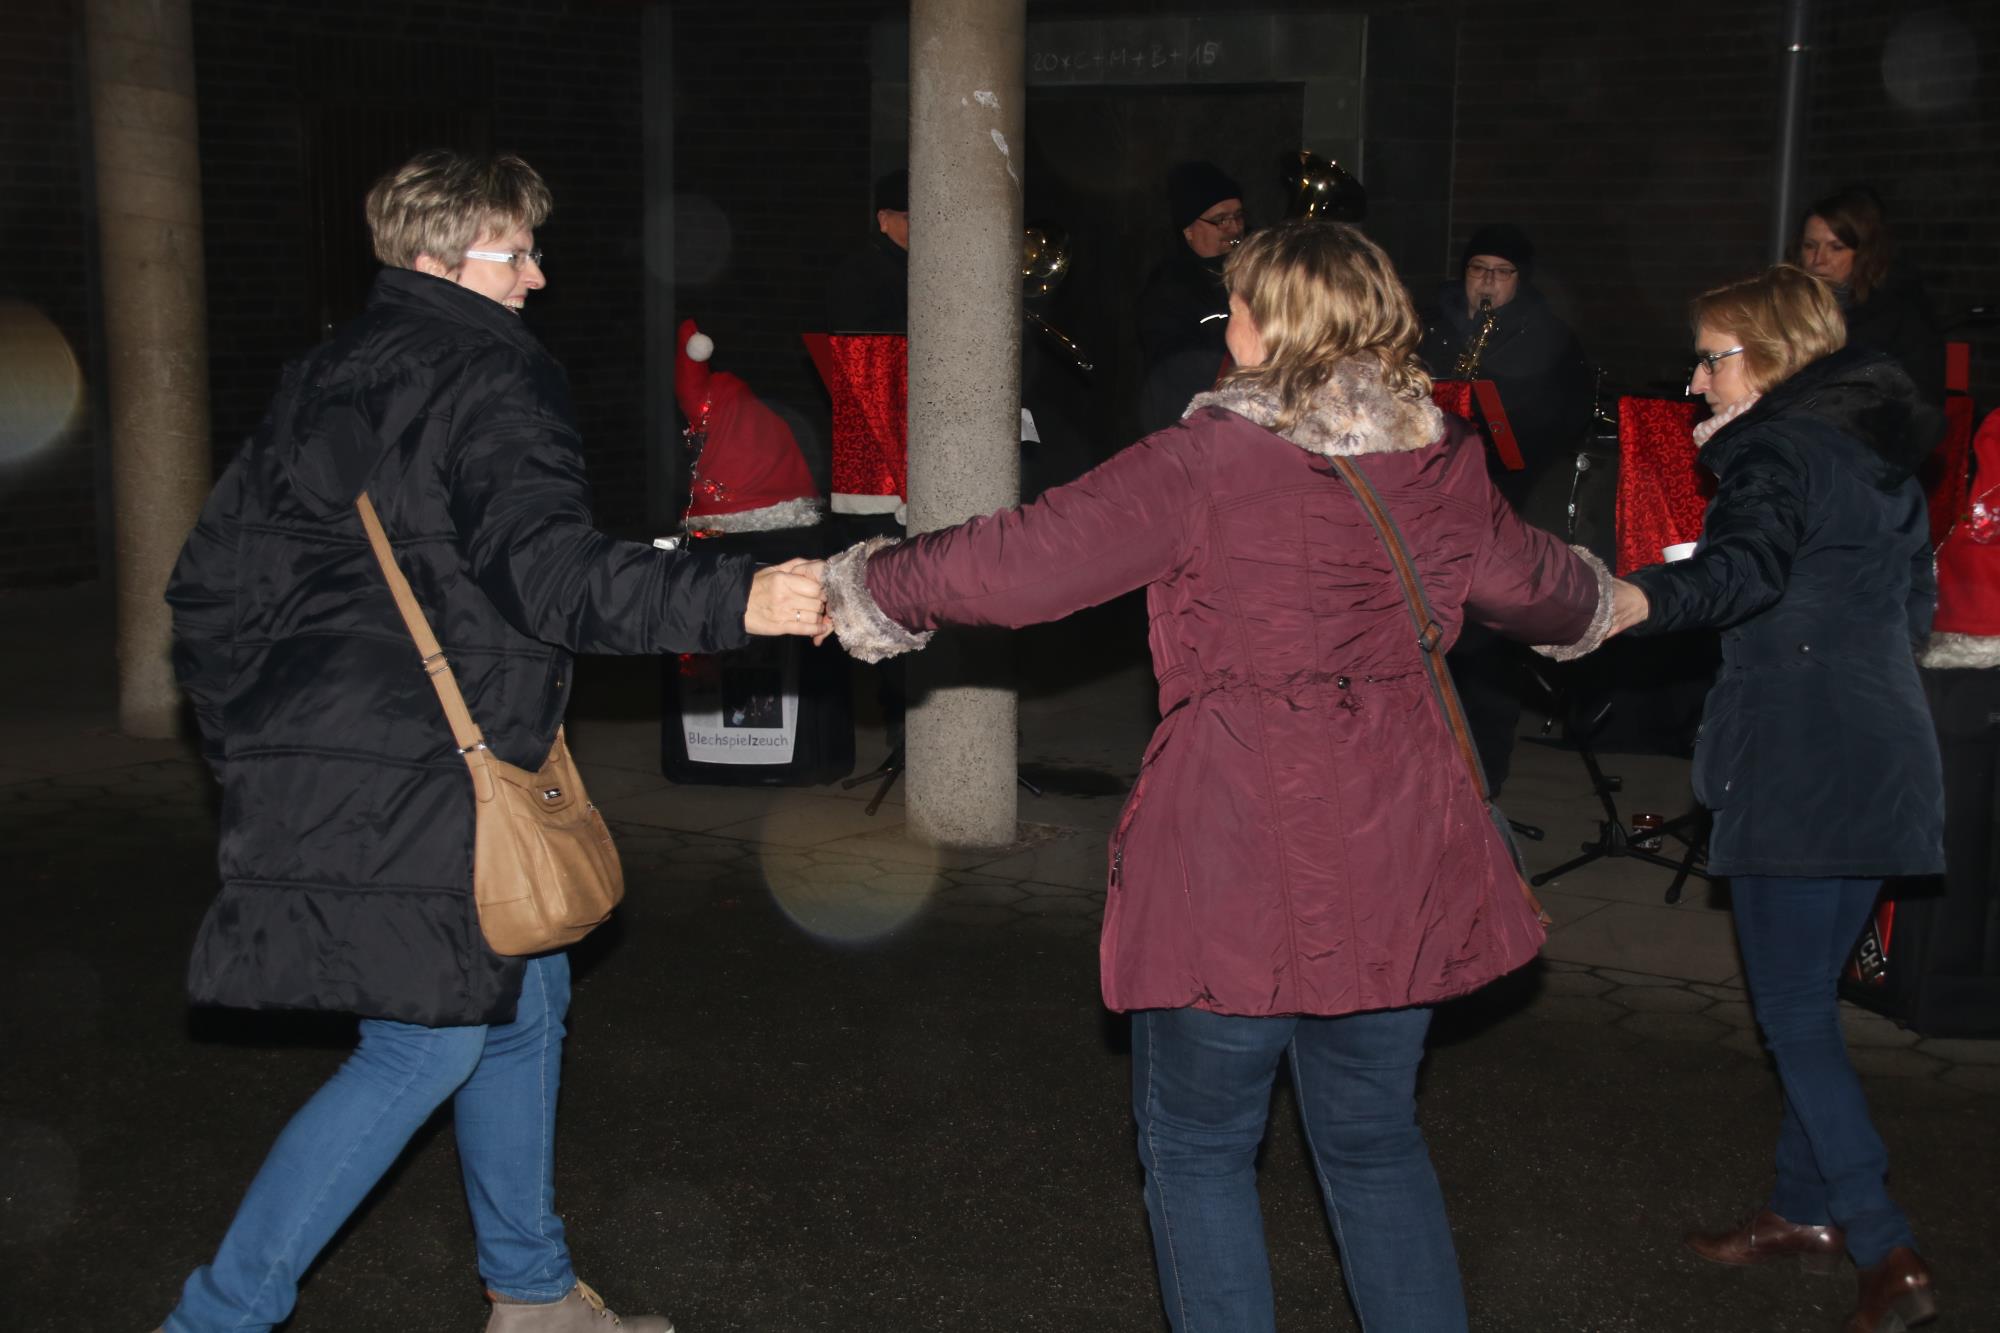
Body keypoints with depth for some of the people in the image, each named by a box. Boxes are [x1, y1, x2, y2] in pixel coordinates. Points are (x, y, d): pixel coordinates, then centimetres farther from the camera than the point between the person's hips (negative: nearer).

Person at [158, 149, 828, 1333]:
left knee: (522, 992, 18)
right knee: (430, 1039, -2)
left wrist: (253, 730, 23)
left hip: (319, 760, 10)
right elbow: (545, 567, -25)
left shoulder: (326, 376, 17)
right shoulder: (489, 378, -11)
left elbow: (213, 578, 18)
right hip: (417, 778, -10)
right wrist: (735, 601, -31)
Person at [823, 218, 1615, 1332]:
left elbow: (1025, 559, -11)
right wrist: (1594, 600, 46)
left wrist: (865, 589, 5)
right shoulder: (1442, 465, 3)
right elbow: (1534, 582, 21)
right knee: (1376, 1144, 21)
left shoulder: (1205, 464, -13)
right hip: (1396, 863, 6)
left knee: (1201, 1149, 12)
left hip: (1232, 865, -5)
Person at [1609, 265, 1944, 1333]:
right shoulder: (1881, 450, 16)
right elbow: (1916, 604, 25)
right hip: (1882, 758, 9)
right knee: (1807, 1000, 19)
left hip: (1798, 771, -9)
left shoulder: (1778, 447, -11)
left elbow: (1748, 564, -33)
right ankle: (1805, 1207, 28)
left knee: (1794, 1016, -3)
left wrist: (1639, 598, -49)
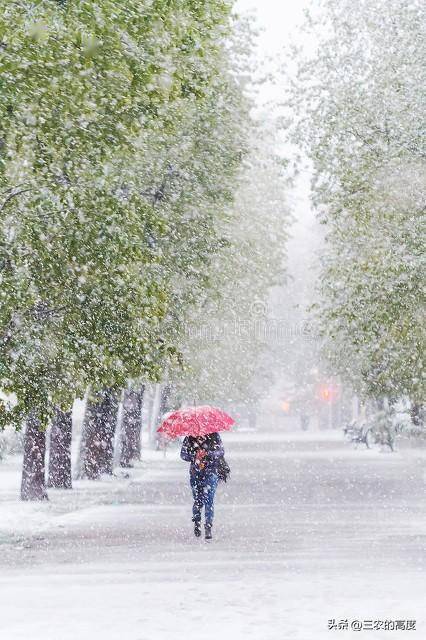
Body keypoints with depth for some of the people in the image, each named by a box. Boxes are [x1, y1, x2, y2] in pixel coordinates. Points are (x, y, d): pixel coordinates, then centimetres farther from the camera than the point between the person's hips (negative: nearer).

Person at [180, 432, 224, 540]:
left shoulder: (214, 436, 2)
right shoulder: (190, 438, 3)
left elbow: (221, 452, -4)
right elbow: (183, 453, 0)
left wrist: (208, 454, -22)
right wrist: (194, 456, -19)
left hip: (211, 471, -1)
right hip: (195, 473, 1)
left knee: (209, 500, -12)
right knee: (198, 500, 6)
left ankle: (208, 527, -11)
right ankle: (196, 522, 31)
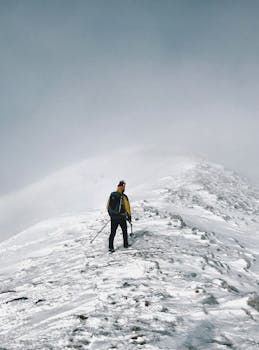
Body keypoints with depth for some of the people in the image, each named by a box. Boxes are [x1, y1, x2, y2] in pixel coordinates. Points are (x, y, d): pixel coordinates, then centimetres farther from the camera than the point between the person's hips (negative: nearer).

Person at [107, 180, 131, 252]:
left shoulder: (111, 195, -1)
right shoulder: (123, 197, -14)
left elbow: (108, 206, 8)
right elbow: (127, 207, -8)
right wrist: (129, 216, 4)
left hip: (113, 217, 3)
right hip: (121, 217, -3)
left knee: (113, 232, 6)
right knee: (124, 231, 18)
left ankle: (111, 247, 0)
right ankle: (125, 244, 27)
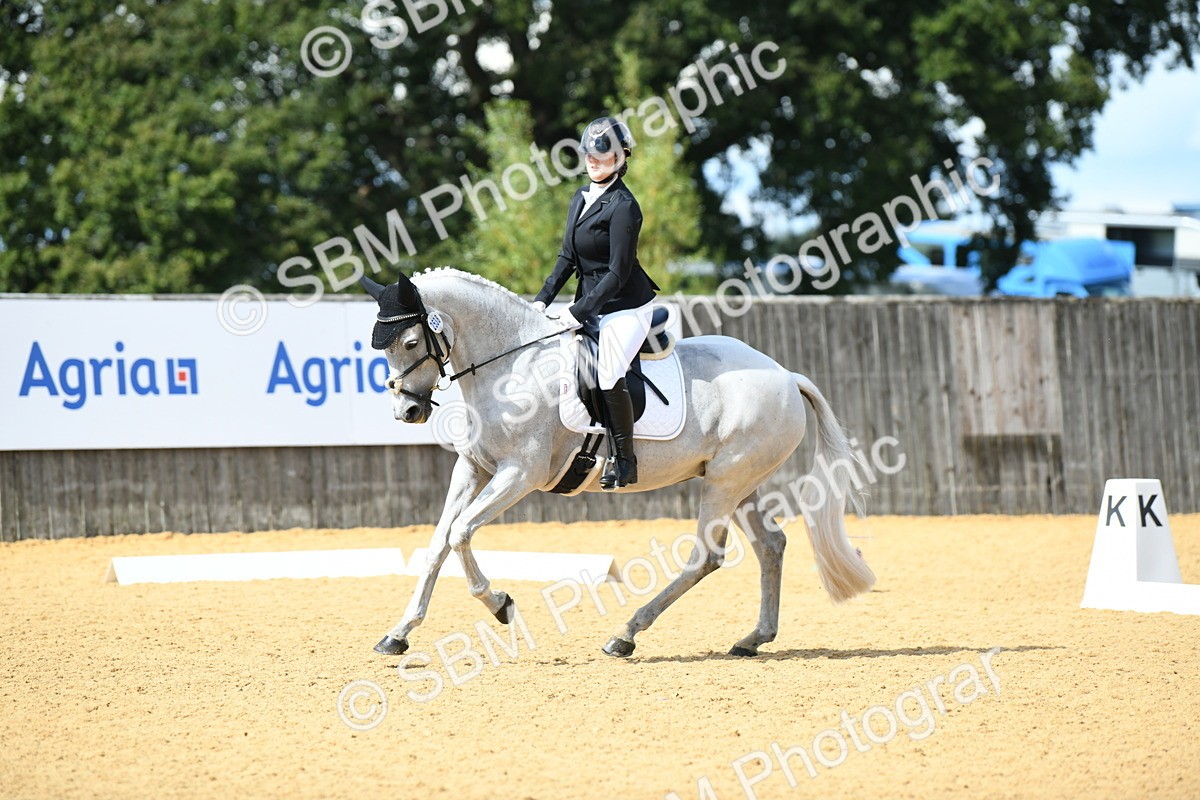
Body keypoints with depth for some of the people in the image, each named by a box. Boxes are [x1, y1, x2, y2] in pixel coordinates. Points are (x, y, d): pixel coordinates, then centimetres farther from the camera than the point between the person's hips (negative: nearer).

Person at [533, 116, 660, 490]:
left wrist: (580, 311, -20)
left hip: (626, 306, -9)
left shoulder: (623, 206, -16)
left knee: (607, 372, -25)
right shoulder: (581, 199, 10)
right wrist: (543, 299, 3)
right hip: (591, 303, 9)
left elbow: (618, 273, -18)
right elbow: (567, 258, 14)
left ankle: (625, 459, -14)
========================================================================
**WORK INSTRUCTIONS:**
Repeat the listing above exactly from its first line to the line containing "left hip: (319, 760, 10)", both included, and omit the pictures.

**OUTPUT OF THE EXERCISE:**
Body keypoints with depth for some of the people in the image, each named by a box. Boxes are [x1, y1, x2, y2] in pixel coordinates. Points are (x, y, d): pixel coordinates, then centimetres farther from the camera than the point between the person's hips (negative: nearer).

Person at [158, 149, 828, 1333]:
left knee: (522, 992, 18)
right knee: (430, 1039, -2)
left wrist: (253, 730, 23)
left hip: (319, 760, 10)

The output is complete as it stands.